There is a very serious jobs problem prevalent, but the survey respondents think this budget’s top priority should be on pushing broader economic growth first.
During the budget survey when asked, ‘What would you like the Budget’s top focus to be?’
- 35.4% of the participants vouched that Sitharaman’s main focus should to be on measures that would bring the economy back on track.
- 31.5% of them picked job generation over growth.
- 19.7% voted for a raise in tax slabs.
When asked during the budget survey, what should Sitharaman do to alleviate India’s farm crisis.
- Much over 42.8% of respondent think raising MSP is the best solution
- And 29% picked a fixed per-acre payout system for all of India.
- The debate was not over here, 6.5% people wanted the Budget to waive off farm loans
When asked around the tax front:
- More than 38% respondents during the budget survey want the basic slab to be raised to Rs 5 lakh.
- 33% of the respondents backed the idea of rewarding honest taxpayers in some way of the other.
When asked which reform they thought couldn’t wait any longer.
- In the budget survey, 34% said that the changed indirect tax is the one.
- 25.7% of them preferred to go with land reforms while an almost equal number
- 24.7% wanted labor code to be put on the fast track.
- Power sector reforms came in at the last position.
When surveyed about bringing back the jobs
- 27.5% people wants the government to start a mechanism for providing incentives to the top job creators.
- 21.9% of the respondents backed labor reforms, and the rest said they wanted the government to take more initiatives on the lines of MUDRA loans.
Keeping all this is mind, we know that the Indian economy is firmly stuck in a slow lane is no longer news.

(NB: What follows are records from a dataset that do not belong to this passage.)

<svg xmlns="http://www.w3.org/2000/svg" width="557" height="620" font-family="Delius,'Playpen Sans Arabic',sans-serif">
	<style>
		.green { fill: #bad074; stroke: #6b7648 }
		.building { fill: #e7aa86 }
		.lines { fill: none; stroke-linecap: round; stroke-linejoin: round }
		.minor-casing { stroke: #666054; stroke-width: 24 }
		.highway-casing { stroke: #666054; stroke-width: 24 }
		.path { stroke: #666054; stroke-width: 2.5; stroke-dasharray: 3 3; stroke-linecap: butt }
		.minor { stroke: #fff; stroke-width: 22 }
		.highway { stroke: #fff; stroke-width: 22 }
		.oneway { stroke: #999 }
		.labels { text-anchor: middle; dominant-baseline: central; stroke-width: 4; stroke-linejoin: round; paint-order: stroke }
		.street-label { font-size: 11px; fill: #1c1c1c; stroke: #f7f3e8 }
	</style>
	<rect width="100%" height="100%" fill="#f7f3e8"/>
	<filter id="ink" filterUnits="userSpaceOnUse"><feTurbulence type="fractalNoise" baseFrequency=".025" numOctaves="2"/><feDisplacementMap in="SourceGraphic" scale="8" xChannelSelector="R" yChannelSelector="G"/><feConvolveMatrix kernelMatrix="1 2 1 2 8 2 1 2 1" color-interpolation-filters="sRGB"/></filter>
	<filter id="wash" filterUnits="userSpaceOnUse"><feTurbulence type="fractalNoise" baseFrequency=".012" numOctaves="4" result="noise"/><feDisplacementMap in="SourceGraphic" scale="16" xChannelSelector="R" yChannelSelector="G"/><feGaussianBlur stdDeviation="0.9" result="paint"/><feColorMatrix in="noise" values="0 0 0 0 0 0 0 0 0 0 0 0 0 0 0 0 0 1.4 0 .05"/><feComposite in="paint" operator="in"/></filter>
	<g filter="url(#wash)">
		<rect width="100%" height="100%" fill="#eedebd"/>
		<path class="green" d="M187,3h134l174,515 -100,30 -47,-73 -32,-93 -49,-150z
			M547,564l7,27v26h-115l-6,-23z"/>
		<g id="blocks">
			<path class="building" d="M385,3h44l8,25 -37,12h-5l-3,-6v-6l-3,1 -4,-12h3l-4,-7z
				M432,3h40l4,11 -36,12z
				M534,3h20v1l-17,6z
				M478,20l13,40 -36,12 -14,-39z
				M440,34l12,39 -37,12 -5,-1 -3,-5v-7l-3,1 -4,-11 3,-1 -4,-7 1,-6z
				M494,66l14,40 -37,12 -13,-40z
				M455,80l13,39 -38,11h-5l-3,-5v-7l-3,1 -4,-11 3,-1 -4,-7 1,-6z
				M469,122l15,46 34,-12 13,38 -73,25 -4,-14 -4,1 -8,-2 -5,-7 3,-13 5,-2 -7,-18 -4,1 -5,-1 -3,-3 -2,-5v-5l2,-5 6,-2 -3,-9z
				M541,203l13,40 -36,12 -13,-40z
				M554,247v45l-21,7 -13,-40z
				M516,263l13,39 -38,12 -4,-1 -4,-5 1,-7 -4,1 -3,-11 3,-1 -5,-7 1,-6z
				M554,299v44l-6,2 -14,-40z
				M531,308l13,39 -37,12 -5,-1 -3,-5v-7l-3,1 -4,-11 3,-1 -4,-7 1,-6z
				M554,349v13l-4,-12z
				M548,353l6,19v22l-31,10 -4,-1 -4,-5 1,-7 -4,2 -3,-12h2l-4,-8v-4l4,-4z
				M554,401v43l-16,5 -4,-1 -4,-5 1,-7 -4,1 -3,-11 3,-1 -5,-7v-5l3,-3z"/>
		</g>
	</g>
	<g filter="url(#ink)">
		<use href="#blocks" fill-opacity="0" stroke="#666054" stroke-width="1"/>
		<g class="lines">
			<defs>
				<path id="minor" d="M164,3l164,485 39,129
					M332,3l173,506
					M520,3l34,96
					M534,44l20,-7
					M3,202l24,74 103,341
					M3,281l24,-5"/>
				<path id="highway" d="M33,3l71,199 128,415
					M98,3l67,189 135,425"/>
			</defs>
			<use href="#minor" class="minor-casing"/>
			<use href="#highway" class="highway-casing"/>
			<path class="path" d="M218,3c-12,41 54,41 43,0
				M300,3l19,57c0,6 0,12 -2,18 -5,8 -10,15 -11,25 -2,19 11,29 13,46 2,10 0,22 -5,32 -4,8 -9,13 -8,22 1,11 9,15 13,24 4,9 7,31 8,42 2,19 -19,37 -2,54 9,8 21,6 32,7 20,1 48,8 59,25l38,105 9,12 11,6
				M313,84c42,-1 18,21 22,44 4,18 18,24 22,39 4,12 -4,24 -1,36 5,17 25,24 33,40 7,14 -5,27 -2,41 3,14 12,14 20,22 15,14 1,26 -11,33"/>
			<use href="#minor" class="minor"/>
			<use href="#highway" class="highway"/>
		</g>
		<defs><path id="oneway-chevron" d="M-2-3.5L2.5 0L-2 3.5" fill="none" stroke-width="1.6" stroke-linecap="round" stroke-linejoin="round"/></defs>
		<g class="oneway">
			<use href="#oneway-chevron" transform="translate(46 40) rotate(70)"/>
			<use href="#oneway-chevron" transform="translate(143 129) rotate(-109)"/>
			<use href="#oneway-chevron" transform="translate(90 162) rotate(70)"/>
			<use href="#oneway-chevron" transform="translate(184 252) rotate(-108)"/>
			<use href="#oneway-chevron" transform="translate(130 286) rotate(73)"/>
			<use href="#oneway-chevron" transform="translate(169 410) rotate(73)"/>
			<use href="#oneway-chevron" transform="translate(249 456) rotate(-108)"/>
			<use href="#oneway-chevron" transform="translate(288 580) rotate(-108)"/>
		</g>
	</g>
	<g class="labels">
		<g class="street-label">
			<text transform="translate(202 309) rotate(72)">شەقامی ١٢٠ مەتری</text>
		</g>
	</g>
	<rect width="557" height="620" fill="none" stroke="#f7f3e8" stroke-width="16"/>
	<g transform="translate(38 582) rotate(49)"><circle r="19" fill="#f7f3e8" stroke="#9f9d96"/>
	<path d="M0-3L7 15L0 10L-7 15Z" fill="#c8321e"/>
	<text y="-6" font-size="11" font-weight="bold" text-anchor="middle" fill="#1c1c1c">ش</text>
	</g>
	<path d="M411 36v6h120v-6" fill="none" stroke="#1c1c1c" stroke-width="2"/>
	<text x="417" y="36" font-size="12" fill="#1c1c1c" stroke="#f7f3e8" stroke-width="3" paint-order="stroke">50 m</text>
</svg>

Many measures to help the economy get its mojo back have been tried with not much success.
When asked where to invest more money in:
- A higher number of participants in the survey thought that putting more money in the investor’s hands via reduced taxation was the best thing Sitharaman could do in this Budget.
- 27.4% of the respondents thought the Finance minister should abolish, or at least cut, the LTCG tax on stocks.
- 14.1% wanted a level playing field for equity mutual funds and ULIPs.
What do you think will happen on 5th?